The Hypersomnia Foundation congratulates Dr. David Rye and the team at Emory University on their receipt of a 4-year award for nearly $3 million in total costs from the National Institute of Neurological Disorders and Stroke to study the biologic basis of hypersomnia. This funding will enable the team to further characterize “an endogenous GABA-ergic mechanism underlying hypersomnia.” According to Dr. Rye’s grant application: “Sleepiness that persists after prolonged sleep (i.e., hypersomnia) is common, its socioeconomic burden significant, and its origins poorly understood. Recognition and treatment are inadequate. We have shown that the spinal fluid of patients disabled by sleepiness mimics sedative-hypnotic drug actions. Reversal with benzodiazepine antagonist drugs in vitro restores wakefulness to patients failing standard therapies. We propose to identify the molecule that is causal to this sleepiness and define its subcellular site of action relative to that targeted by conventional sedative/hypnotic drugs.”

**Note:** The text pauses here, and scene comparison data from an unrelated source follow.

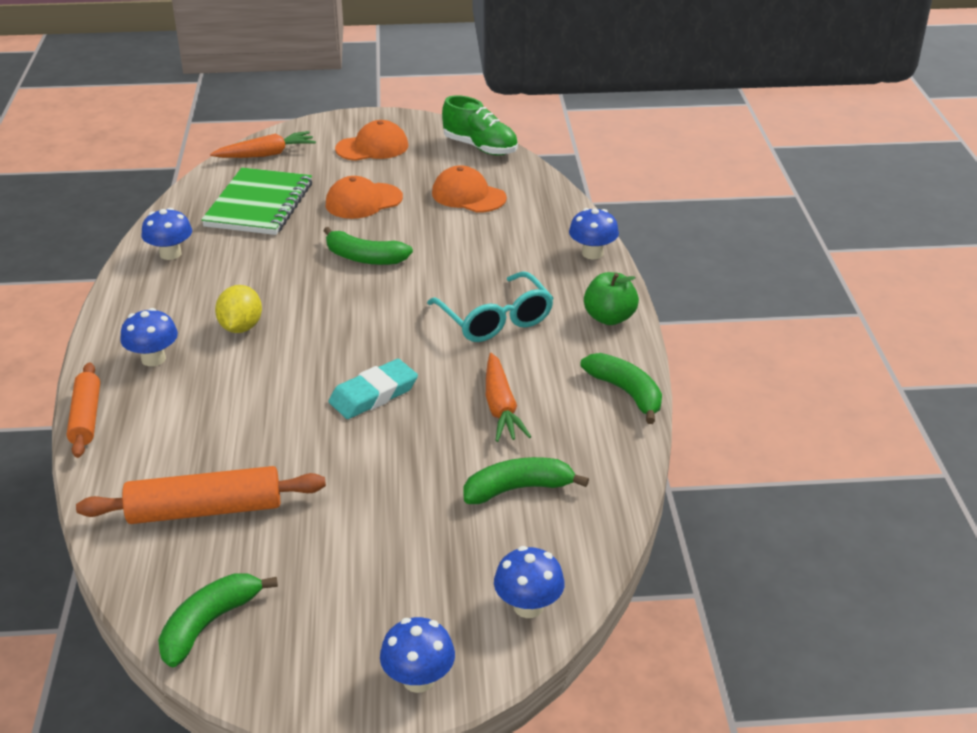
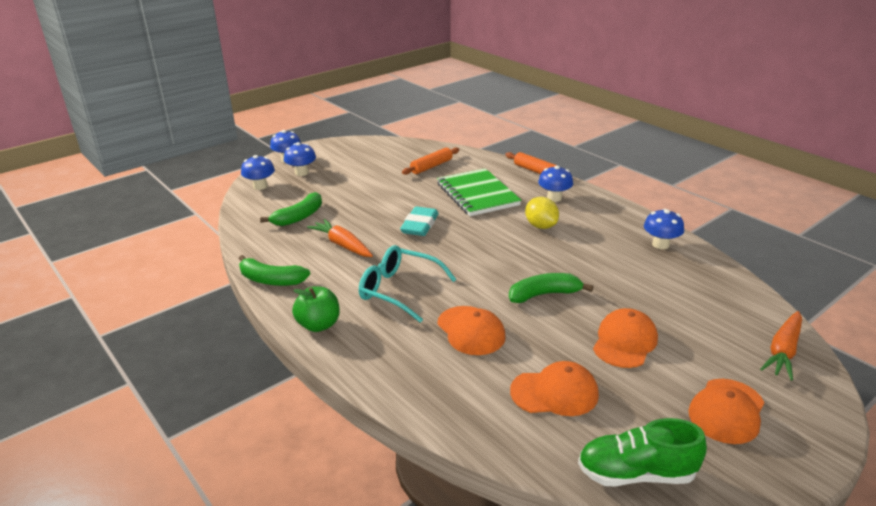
camera: 145 degrees right, 5 degrees down
(205, 510) = (431, 166): orange rolling pin -> orange rolling pin, size x0.65
(209, 624) = (381, 147): green banana -> none
(259, 205) = (686, 301): green notebook -> green notebook (477, 194)
(473, 257) = (471, 330): none -> orange cap
(592, 253) = (379, 379): blue mushroom -> blue mushroom (301, 173)

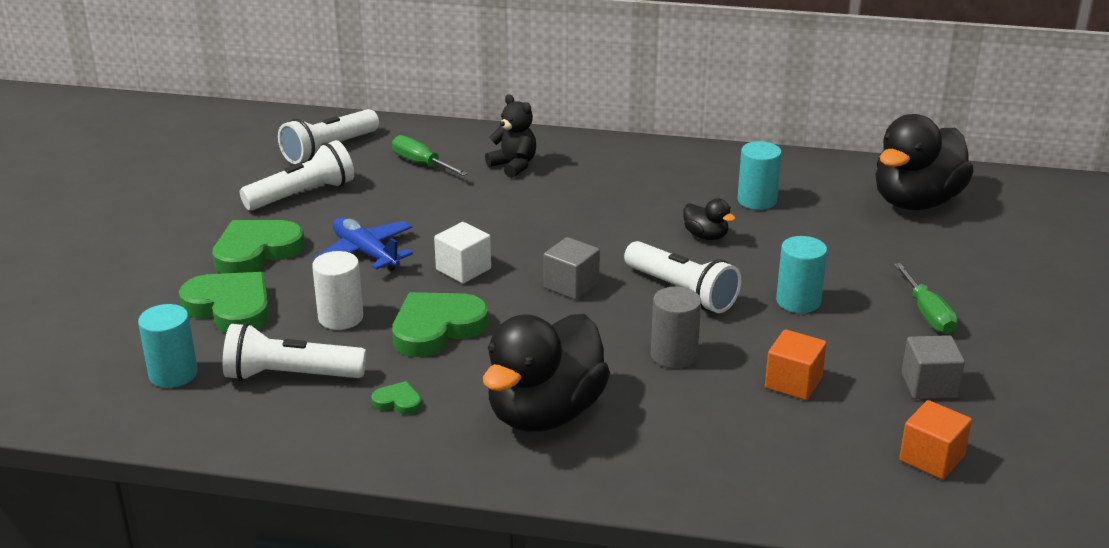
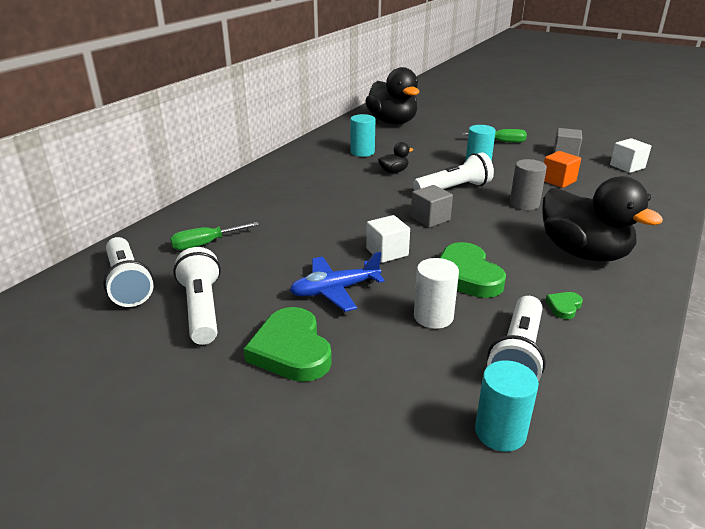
camera: 70 degrees left, 0 degrees up
(230, 307) = (388, 378): green heart -> none
(513, 166) = (248, 210): black teddy bear -> none
(931, 458) = (627, 166): orange cube -> white cube

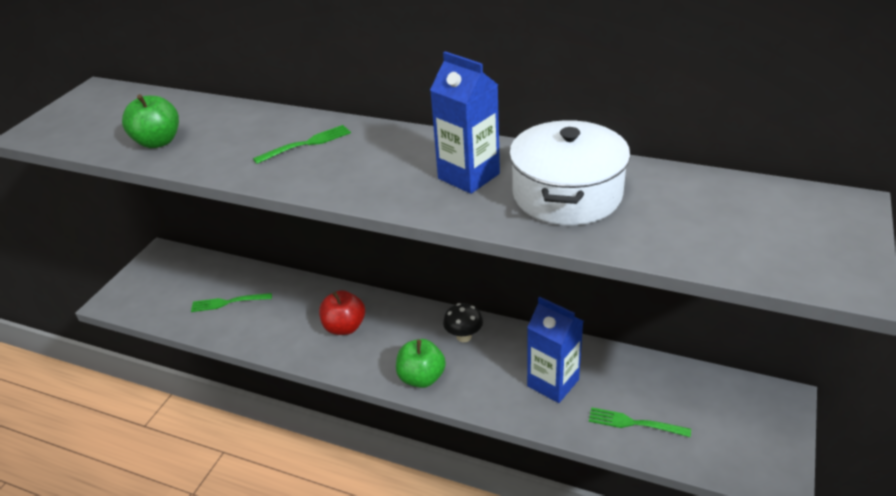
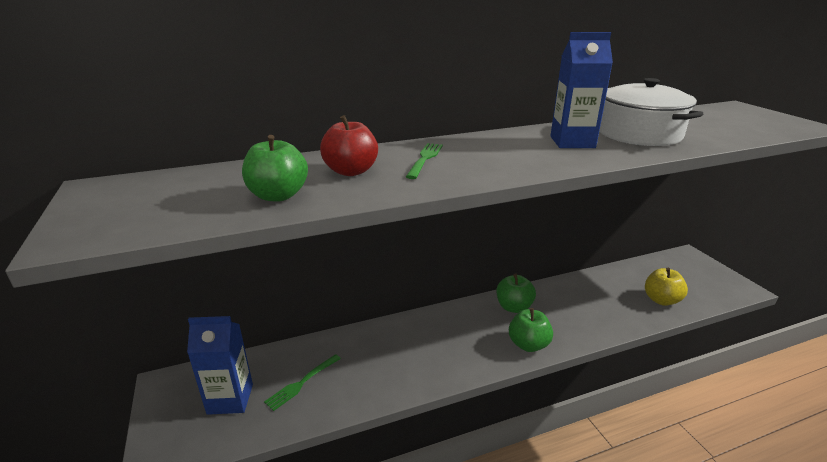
camera: 45 degrees left, 10 degrees down
(345, 327) = (429, 345): red apple -> red apple (351, 171)
(464, 336) = (514, 307): black mushroom -> green apple
(553, 383) = (597, 303): blue carton -> blue carton (230, 399)
(634, 423) = (661, 300): green fork -> yellow apple

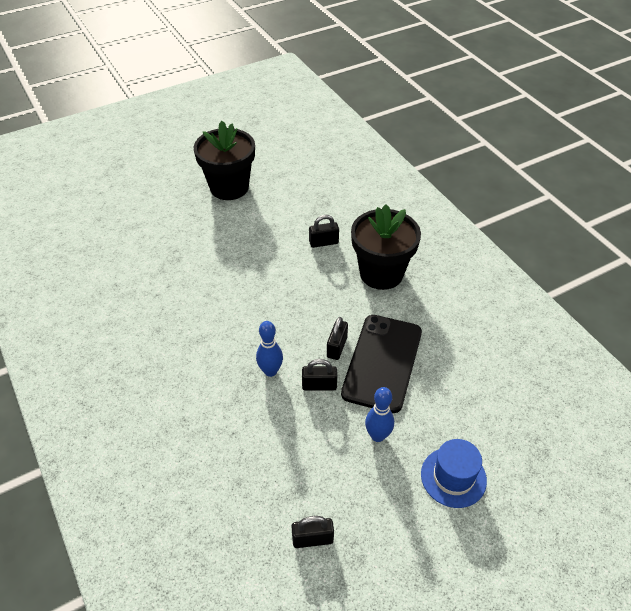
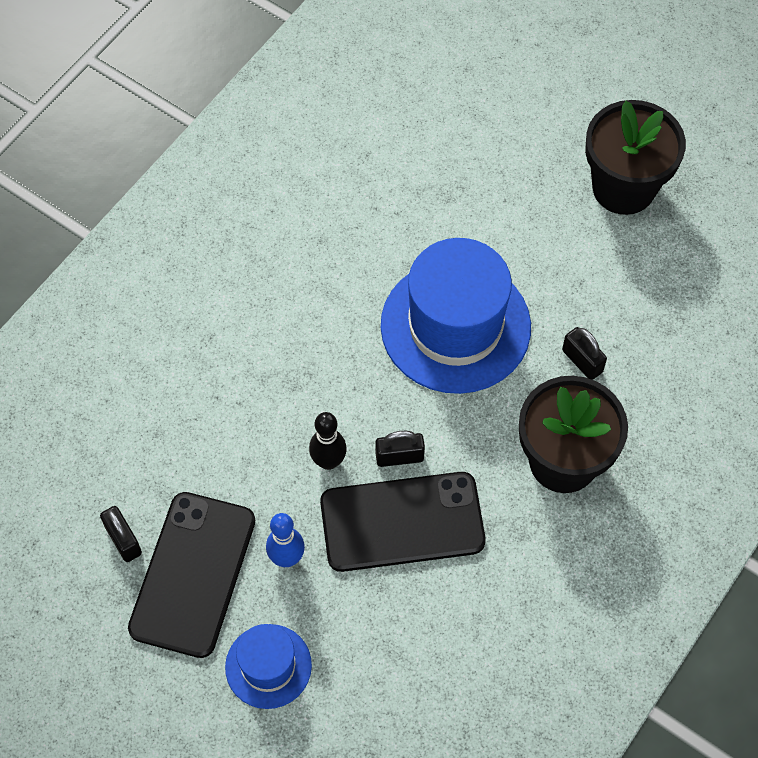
camera: 65 degrees right, 15 degrees up
(265, 287) = (455, 326): none -> blue hat
(270, 371) = (322, 396): blue bowling pin -> none
(319, 385) = (328, 461): black padlock -> black bowling pin
(362, 500) = (193, 574): none -> black phone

As reported in their seminal 2012 Science Translational Medicine paper, Emory researchers have identified an “endogenous small peptide that dampens neural excitability by enhancing gamma-aminobutyric acid (GABA)—the brain’s principal inhibitory neurotransmitter. The [cerebrospinal fluid] of patients [with primary hypersomnias] exhibit normal GABA concentrations and amino acid profiles, and do not contain exogenous benzodiazepines by forensic liquid chromatography/mass spectrometry.”

This research has the potential to turn on its head our current understanding of how sleepiness occurs.

Parking brakeAs Dr. Rye is oft to paraphrase collaborator Dr. Andrew Jenkins, “The current treatment modalities for hypersomnia (that is, with psychostimulants or alternate agents that promote wake) are analogous to pushing the gas pedal of a car while the parking brake is engaged. . . no matter how much the drivers accelerate, they cannot fully overcome the parking brake. We need to better understand the parking brake—and how to release it—to bring more complete relief from hypersomnia.” In the words of the grant application, “The idea that hypersomnolence can arise from a gain of function of a naturally occurring humoral somnogen is a paradigm shift from concepts that posit a cause in loss of function of wake-promoting neural networks.”